Chaque année ou presque, une nouvelle étude sonne l’alarme : les Français lisent de moins en moins. La dernière en date menée par Ipsos pour le CNL confirme la tendance : la lecture est en recul, concurrencée par les écrans, battue par les notifications, reléguée derrière les séries et les « scrolls » sans fin.
Faut-il s’en désoler ? Sans doute. Mais surtout il est temps d’agir. On ne peut pas croire sérieusement que des millions de personnes n’aiment plus lire. C’est une question de temps de cerveau disponible, mais aussi de méthode pour amener les Français à la lecture. Dès lors il est urgent d’adopter une posture plus combattive et d’inventer une manière nouvelle de donner à tous envie de lire.
Pendant que la lecture décline, l’écriture, son activité sœur, suscite elle un engouement inédit. Une étude Odoxa pour Le Figaro littéraire révèle que près de 12 millions de Français rêvent d’écrire un livre. Ce chiffre est impressionnant, mais pas si surprenant. Écrire est une discipline stimulante et valorisante. Celui qui s’y adonne est acteur de sa pratique : il imagine un univers, une histoire qui invente des personnages, s’amuse avec les mots, les phrases et la langue. La liberté de création y est absolue et le plus souvent ceux qui y goûtent ne s’en passent plus.
De plus l’écriture créative a mille vertus : elle stimule l’imagination et la créativité, enrichit le vocabulaire, améliore l’orthographe, développe la culture générale. Elle donne confiance, elle rend fier. Elle fait du bien. Et surtout l’écriture pousse à la lecture. L’immense majorité des écrivains même amateurs sont des grands lecteurs. Ils aiment aller voir comment font les autres. Ils prennent le temps de se pencher sur les textes des grands auteurs, de s’interroger sur leur construction et leur style. C’est mécanique : écrire pousse à lire.

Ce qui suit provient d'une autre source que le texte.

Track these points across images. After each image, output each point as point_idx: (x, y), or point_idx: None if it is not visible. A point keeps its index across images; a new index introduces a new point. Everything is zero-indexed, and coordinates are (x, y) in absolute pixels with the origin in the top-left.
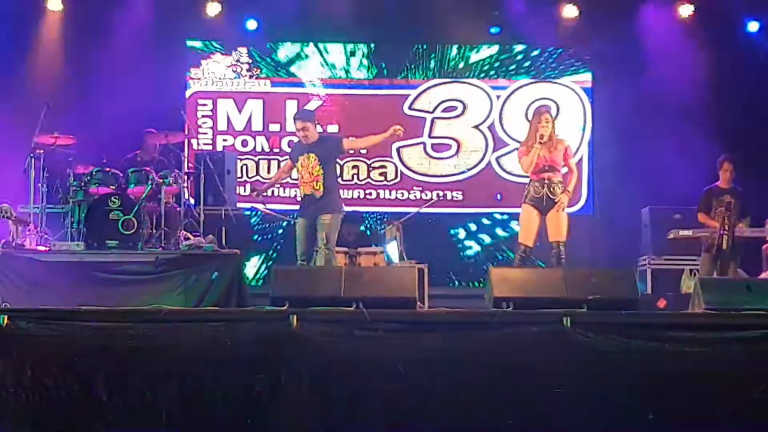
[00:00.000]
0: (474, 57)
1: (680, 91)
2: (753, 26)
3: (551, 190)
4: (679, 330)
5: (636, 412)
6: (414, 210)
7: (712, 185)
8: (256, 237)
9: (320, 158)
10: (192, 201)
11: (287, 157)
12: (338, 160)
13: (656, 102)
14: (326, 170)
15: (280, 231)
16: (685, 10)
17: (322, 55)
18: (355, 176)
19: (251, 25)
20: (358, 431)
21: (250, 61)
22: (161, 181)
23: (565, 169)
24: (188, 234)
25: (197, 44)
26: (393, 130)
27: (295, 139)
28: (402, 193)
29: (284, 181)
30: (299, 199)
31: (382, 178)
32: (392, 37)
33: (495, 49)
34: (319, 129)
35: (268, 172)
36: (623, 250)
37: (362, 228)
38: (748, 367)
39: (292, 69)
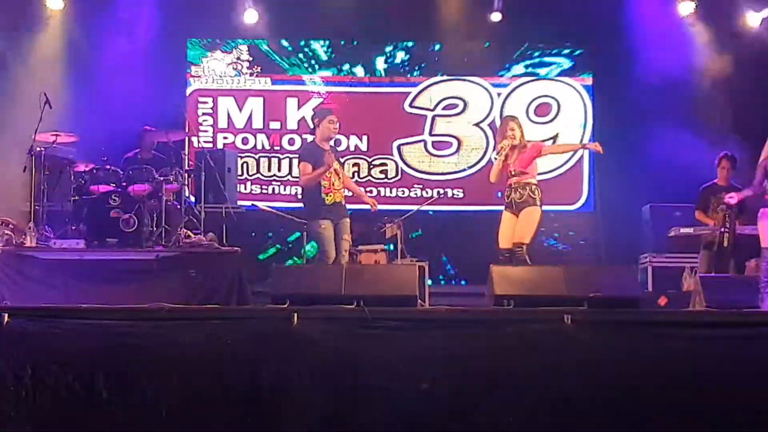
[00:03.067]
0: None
1: (681, 88)
2: (754, 19)
3: (518, 192)
4: (680, 328)
5: (637, 411)
6: (415, 208)
7: (710, 183)
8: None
9: (341, 166)
10: (192, 199)
11: (303, 160)
12: (339, 158)
13: (657, 99)
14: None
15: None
16: (686, 8)
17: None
18: (356, 174)
19: (251, 16)
20: (360, 429)
21: (251, 58)
22: (162, 179)
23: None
24: (189, 232)
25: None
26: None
27: (299, 138)
28: (403, 191)
29: (285, 178)
30: (328, 203)
31: (383, 176)
32: (393, 34)
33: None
34: None
35: (269, 170)
36: (624, 248)
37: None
38: (747, 365)
39: (292, 66)
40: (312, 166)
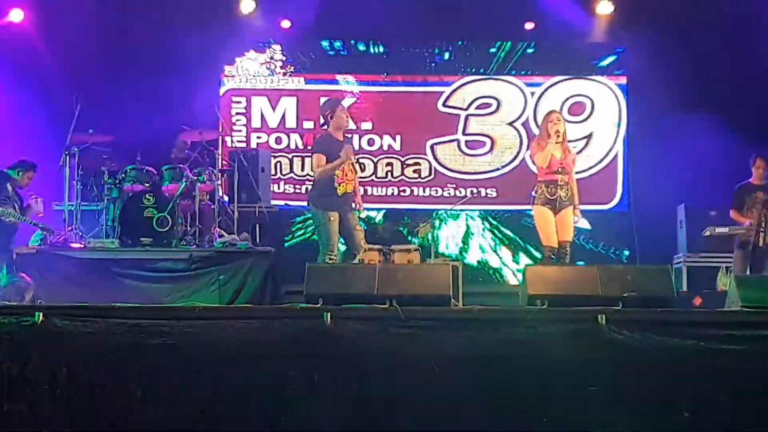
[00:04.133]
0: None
1: (717, 87)
2: None
3: (561, 191)
4: (715, 328)
5: (671, 410)
6: (448, 207)
7: (745, 182)
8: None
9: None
10: (226, 198)
11: (317, 151)
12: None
13: (692, 98)
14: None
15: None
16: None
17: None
18: (389, 173)
19: (285, 24)
20: (392, 429)
21: (284, 58)
22: (195, 178)
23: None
24: (222, 231)
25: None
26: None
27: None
28: (436, 191)
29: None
30: (339, 194)
31: (416, 175)
32: (429, 34)
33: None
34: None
35: (302, 169)
36: (658, 248)
37: (399, 227)
38: None
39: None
40: (326, 157)
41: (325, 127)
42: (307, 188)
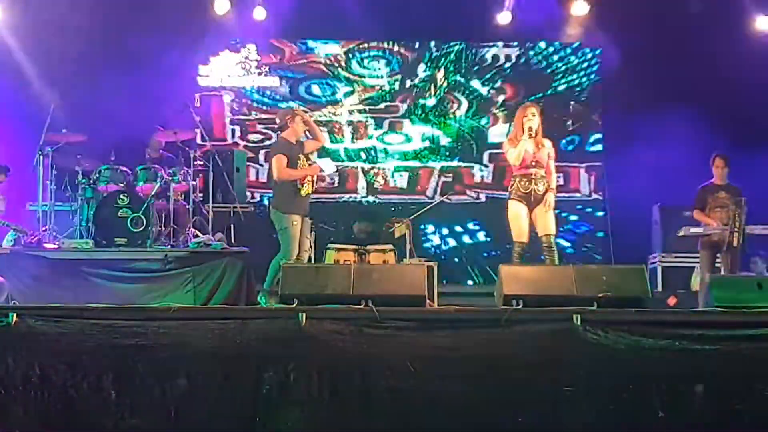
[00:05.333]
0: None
1: (692, 87)
2: (763, 22)
3: (537, 186)
4: (689, 328)
5: (646, 411)
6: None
7: (708, 182)
8: None
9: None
10: (201, 198)
11: (279, 152)
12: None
13: (667, 98)
14: None
15: None
16: (696, 6)
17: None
18: None
19: (259, 14)
20: (368, 429)
21: (259, 58)
22: (170, 178)
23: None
24: (197, 231)
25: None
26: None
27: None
28: None
29: None
30: (302, 195)
31: None
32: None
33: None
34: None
35: None
36: (633, 248)
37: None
38: (757, 365)
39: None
40: (288, 159)
41: (280, 131)
42: None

Pourtant l’écriture créative reste le parent pauvre des pratiques artistiques. Contrairement au théâtre, à la musique ou aux arts plastiques, les ateliers et les cours d’écriture sont encore trop rares (ou beaucoup trop chers). Il est donc grand temps de développer beaucoup plus largement cette pratique artistique : à l’école où il est nécessaire de proposer du primaire au lycée des options consacrées à l’écriture créative. Au niveau local où il serait bon d’organiser davantage de stages de concours d’écriture ou de nouvelles et de rencontres avec des romanciers, des dramaturges, des poètes ou des éditeurs. Dans les entreprises où il est possible de mettre l’écriture au centre des activités extra-professionnelles. Dans les médias du service public où les contenus sur l’écriture sont trop inexistants. Au niveau national où il serait intéressant de lancer une grande campagne de sensibilisation et d’organiser une vraie fête de l’écriture.
Le monde l’édition doit lui aussi prendre sa part dans ce combat pour l’écriture. Il nous faut être davantage ouvert aux apprentis écrivains qui trop souvent se sentent peu considérés par les éditeurs auxquels ils s’adressent.
La lecture est en perte de vitesse, l’écriture est en plein essor : utilisons la seconde pour réconcilier les Français avec la première. Et gardons à l’esprit que promouvoir l’écriture, c’est soutenir la lecture autrement. C’est rallumer l’étincelle par le feu de la création. C’est remettre les livres au centre de la vie des Français.
(*) Timothé Guillotin a cofondé les éditions Novice en 2019 à l’âge de 23 ans avec lesquels il a lancé un concept original et audacieux : le prix du roman non publié. En parallèle, les éditions Novice proposent des essais sur les méthodes d’écriture et le monde des lettres afin d’accompagner les apprentis auteurs dans leurs projets littéraires.